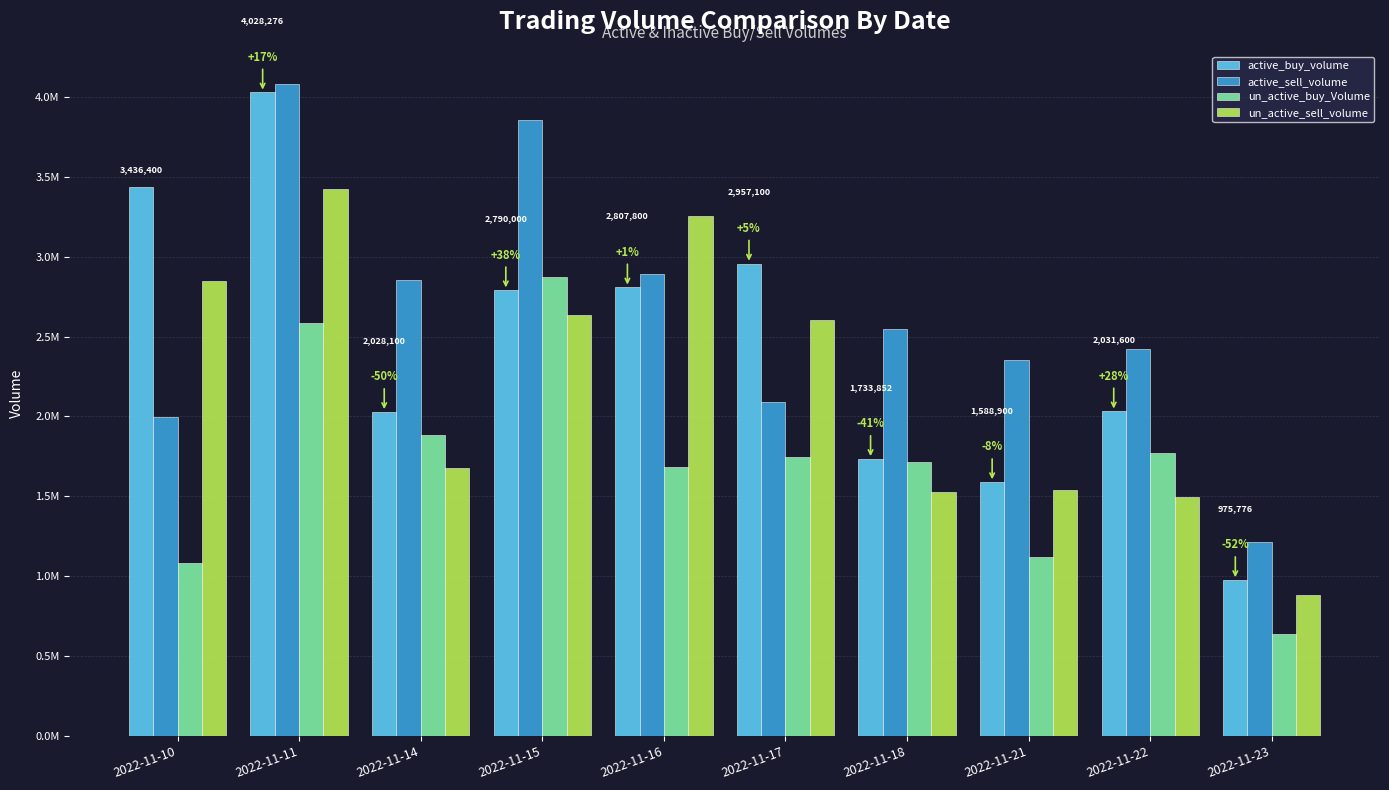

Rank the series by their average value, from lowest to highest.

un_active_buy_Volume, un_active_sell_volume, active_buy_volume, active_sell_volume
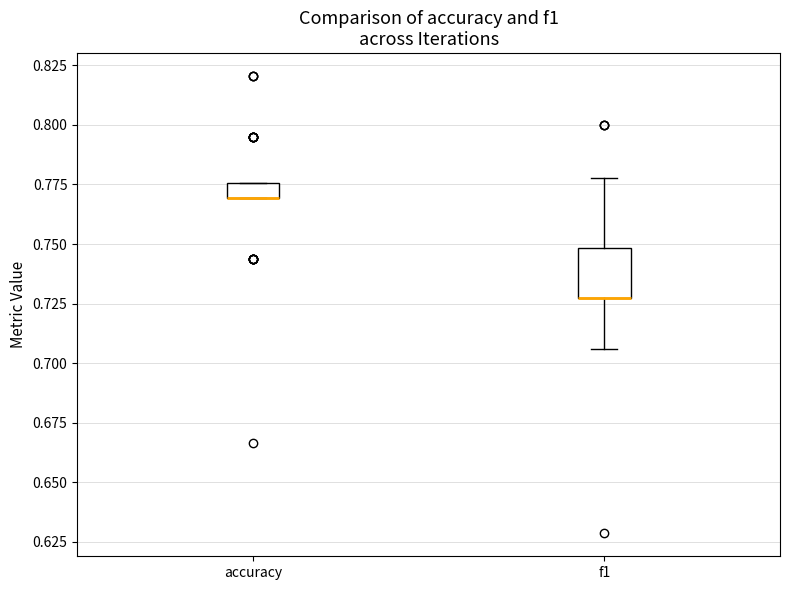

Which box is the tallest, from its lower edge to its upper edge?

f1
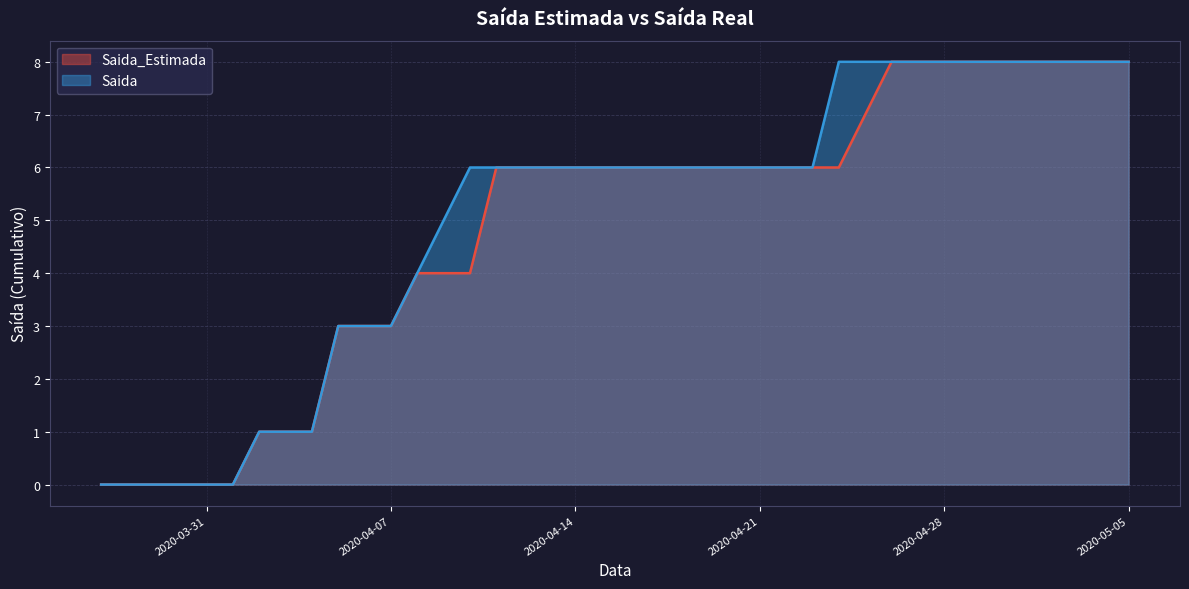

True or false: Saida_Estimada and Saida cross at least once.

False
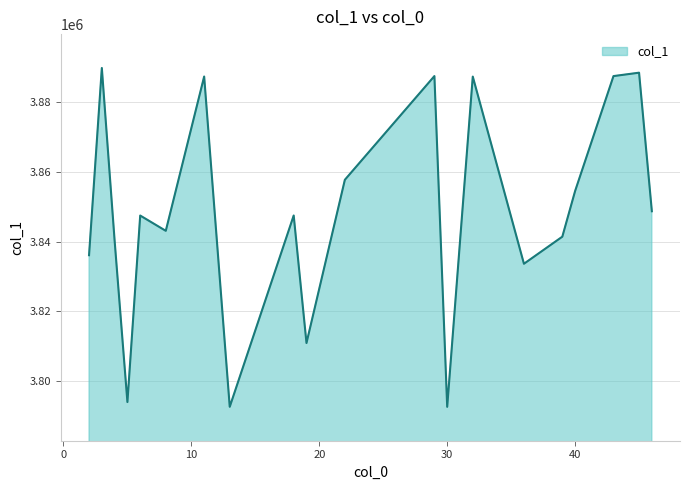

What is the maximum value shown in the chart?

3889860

=-=-=

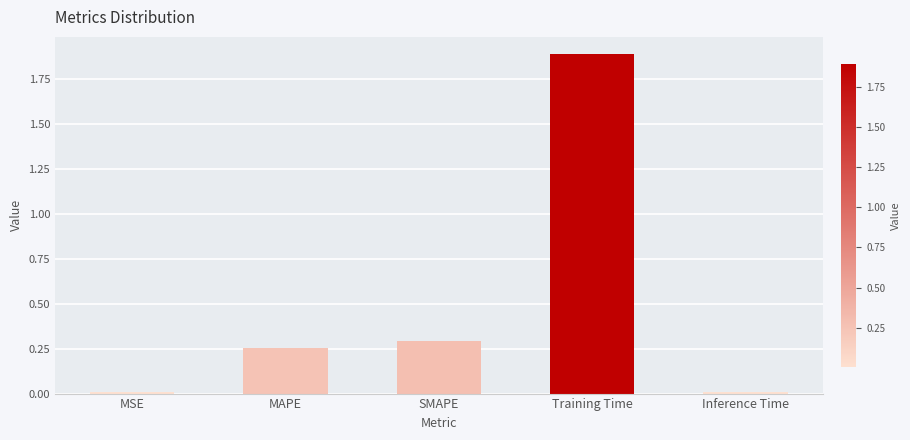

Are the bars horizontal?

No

=-=-=

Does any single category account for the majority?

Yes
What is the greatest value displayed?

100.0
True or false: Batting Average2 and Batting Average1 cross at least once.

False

=-=-=

Activity: Switch "maximum" to "largest" in the entries between the lines holding "un_active_sell_volume, active_buy_volume, active_sell_volume" and "What is the maximum value shown in the chart?", inclusive, and write those lines again with everything else unchanged, leaving out the pictures.

Written solution:
un_active_buy_Volume, un_active_sell_volume, active_buy_volume, active_sell_volume

Which box is the tallest, from its lower edge to its upper edge?

f1

True or false: Saida_Estimada and Saida cross at least once.

False

What is the largest value shown in the chart?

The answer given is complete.